In 2023, the European Court of Justice (ECJ) clarified the limits of applicants’ right of access requests under Article 15 of the European Union’s General Data Protection Regulation (GDPR) in landmark decisions with far-reaching consequences for employers.
Quick Hits
- The ECJ ruled in two cases in 2023 that companies may be required to provide extracts of documents, entire documents, or even extracts from databases to applicants who request data under Article 15 of the GDPR.
- Employers have multiple starting points for responding to right-of-access requests, but the underlying legal considerations are in flux due to decisions of the ECJ.
For example, the right to a copy of data under Art. 15 para. 3 GDPR may mean that employers must provide applicants with extracts of documents, entire documents, or even extracts from databases. (ECJ cases C-487/21 (May 4, 2023) and C-307/22 (October 26, 2023)). Court decisions like these make it clear that employers will want to continue to pay particular attention to the right of access request under Art. 15 GDPR in 2024.
In the following, we would like to show what options employers have when dealing with such requests for information.
Deadlines
Employers may want to install fixed internal processes to ensure that right of access requests are responded to in a timely manner. Employers may also want to note that right of access requests under Art. 15 GDPR can also be made informally and can therefore potentially be submitted via various channels. Failure to comply with a deadline can already result in liability under Art. 82 GDPR, regarding the right to compensation and liability.
Right of access requests must be answered immediately in accordance with Art. 12 para. 3 GDPR, at the latest within one month of receipt. If the complexity and/or the number of right of access requests requires more time, the deadline can be extended once by two months. The employer must inform the applicant of the extension of the deadline and the reasons for the extension within one month of receipt of the right of access request.
Conflicting Rights and Freedoms of Other Persons
Before providing information, employers may want to check whether the information to be disclosed affects the rights and freedoms of third parties.

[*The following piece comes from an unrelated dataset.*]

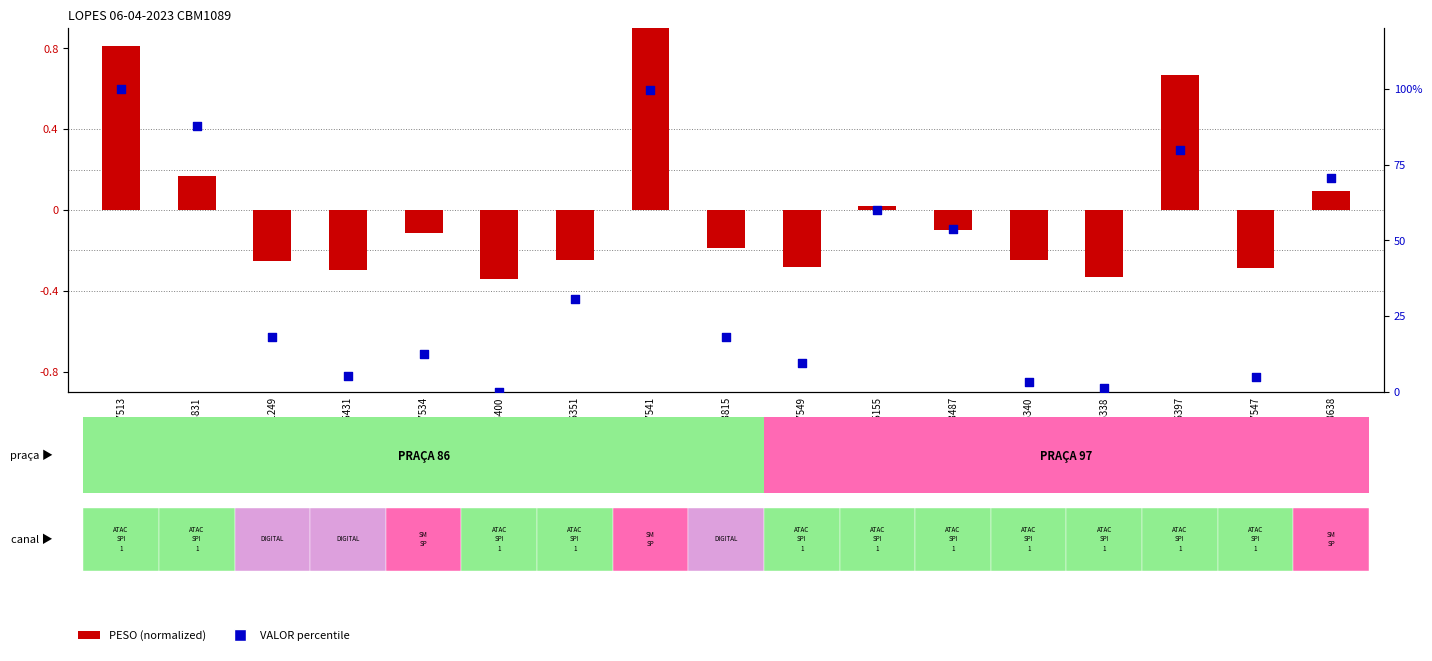

Which series contains the lowest Y value?

PESO (normalized)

Right of access requests are restricted where they conflict with the rights and freedoms of third parties. Such rights include, in particular, copyrights, personal rights, data protection of third parties, or the protection of trade and business secrets.

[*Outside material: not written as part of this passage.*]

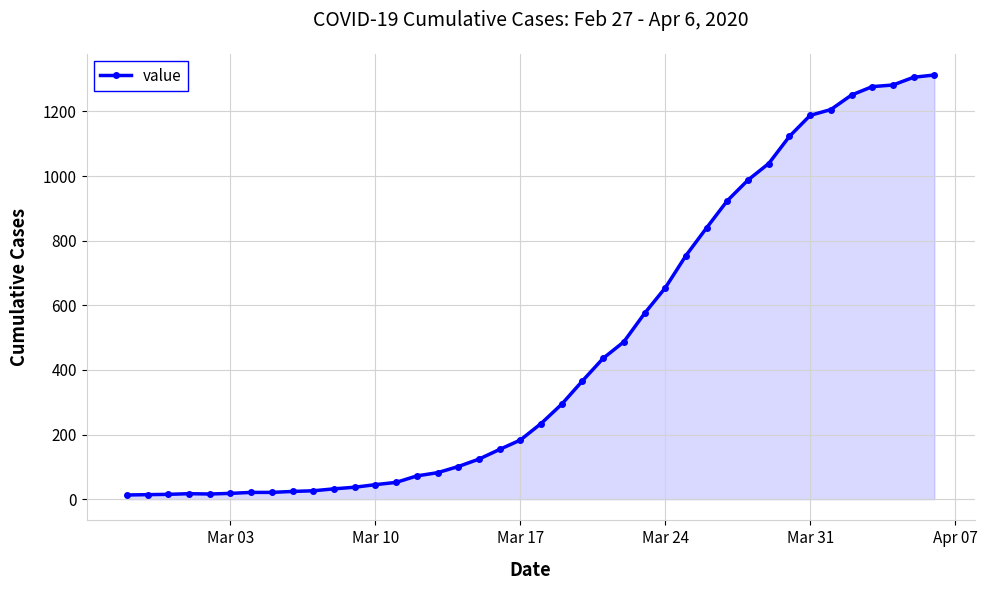

What is the sum of all values?

18604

If the rights and freedoms of third parties outweigh the right of the person submitting a right of access request, this will result in a restriction of the rights of access request. For example, where reasonable, information relating to third parties must be redacted.
Legally, these restrictions are based on Art. 15 para. 4 GDPR and Section 29 para. 1 Sentence 2 Var. 2 German Federal Data Protection Act (Bundesdatenschutzgesetz – BDSG). The standard from the Federal Data Protection Act is based on the opening clause of Art. 23, letter i, of the GDPR and is predominantly considered to be compliant with European law. In terms of content, it goes farther than Art. 15 para. 4 GDPR, as it not only takes into account the rights and freedoms of third parties, but also whether the nature of the information itself requires confidentiality. The latter is likely to be the case if the purpose of confidentiality is recognized by the legal system as worthy of protection.
In legal disputes, employers may want to present the conflicting rights of third parties to the court in detail, so that the court can weigh them up in the first place (and, potentially, render a decision in favor of the employer).
Confidentiality Obligations
Employers may also want to check whether legal provisions also require certain information to be kept confidential from the applicant. Insofar as these legal provisions subject the information to confidentiality, claims for information can regularly be restricted in that such information requiring confidentiality cannot be part of a right of access request.
Pursuant to Section 29 para. 1 Sentence 2 Var. 1 German Federal Data Protection Act (BDSG), right of access requests can be restricted if the information is subject to a statutory confidentiality obligation. Such confidentiality obligations include, for example, professional secrets.
Disproportionate Effort
Right of access requests must be answered. As a rule, it is generally not recommended that employers reject right of access requests on the basis of high or disproportionate effort required to process such requests.
Unlike Art. 14 GDPR, Art. 15 GDPR does not contain an exception for the case of disproportionate effort. The question of whether employers can successfully invoke the national provision of Section 275 para. 2 German Civil Code (Bürgerliches Gesetzbuch – BGB) to refuse right of access requests under European law in accordance with Art. 15 GDPR due to the disproportionate effort involved must in all likelihood be denied in view of the rulings of the courts.
Obviously Unfounded and Excessive Applications
In particular, employers may want to check whether persons have already submitted multiple requests in accordance with Art. 15 GDPR.